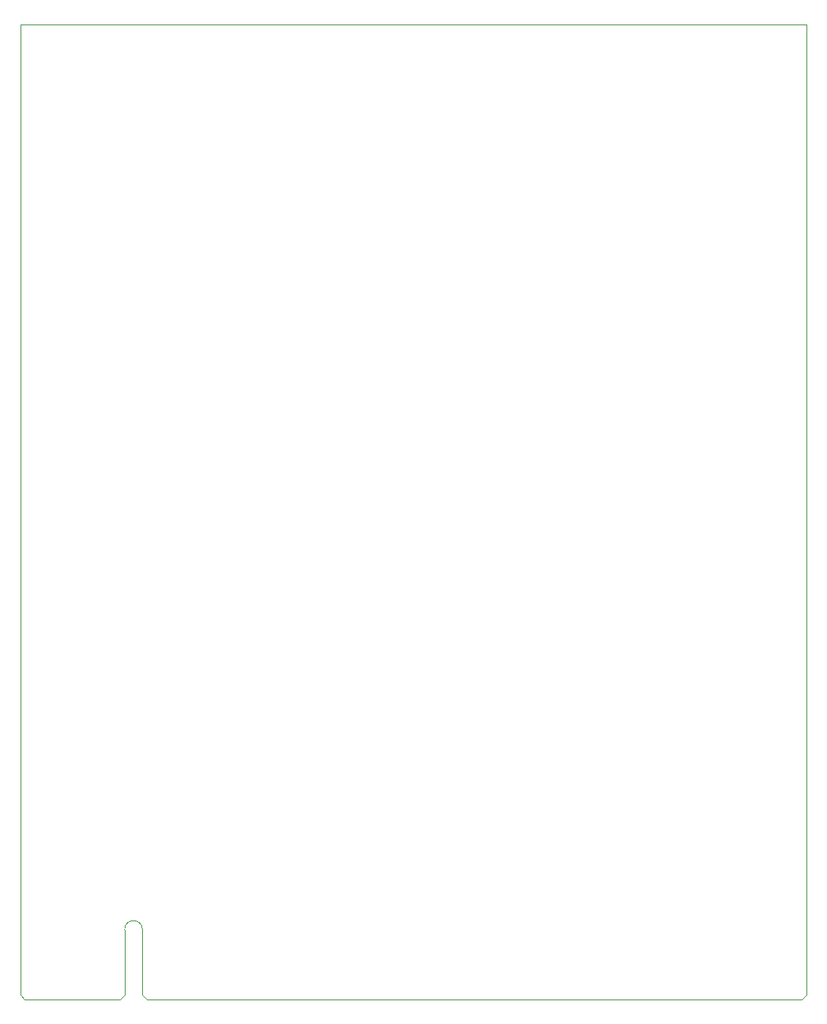
<source format=gbr>
%TF.GenerationSoftware,KiCad,Pcbnew,(6.0.10)*%
%TF.CreationDate,2023-01-26T07:58:06+09:00*%
%TF.ProjectId,AstroPix_telescope,41737472-6f50-4697-985f-74656c657363,1.1*%
%TF.SameCoordinates,Original*%
%TF.FileFunction,Profile,NP*%
%FSLAX46Y46*%
G04 Gerber Fmt 4.6, Leading zero omitted, Abs format (unit mm)*
G04 Created by KiCad (PCBNEW (6.0.10)) date 2023-01-26 07:58:06*
%MOMM*%
%LPD*%
G01*
G04 APERTURE LIST*
%TA.AperFunction,Profile*%
%ADD10C,0.100000*%
%TD*%
G04 APERTURE END LIST*
D10*
X102350000Y-40665000D02*
X186650000Y-40665000D01*
X186650000Y-136715000D02*
X186650000Y-40665000D01*
X102350000Y-136715000D02*
X102350000Y-40665000D01*
%TO.C,P1*%
X113550000Y-137665000D02*
X113550000Y-144615000D01*
X115450000Y-144615000D02*
X115950000Y-145115000D01*
X186650000Y-144615000D02*
X186150000Y-145115000D01*
X102350000Y-144615000D02*
X102850000Y-145115000D01*
X102350000Y-136715000D02*
X102350000Y-144615000D01*
X102850000Y-145115000D02*
X113050000Y-145115000D01*
X115950000Y-145115000D02*
X186150000Y-145115000D01*
X115450000Y-137665000D02*
X115450000Y-144615000D01*
X113550000Y-144615000D02*
X113050000Y-145115000D01*
X186650000Y-136715000D02*
X186650000Y-144615000D01*
X115450000Y-137665000D02*
G75*
G03*
X113550000Y-137665000I-950000J0D01*
G01*
%TD*%
M02*

</source>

--------

How to complete this task: Using the data above, return every line that contains the string "LIST".

Your solution:
G04 APERTURE LIST*
G04 APERTURE END LIST*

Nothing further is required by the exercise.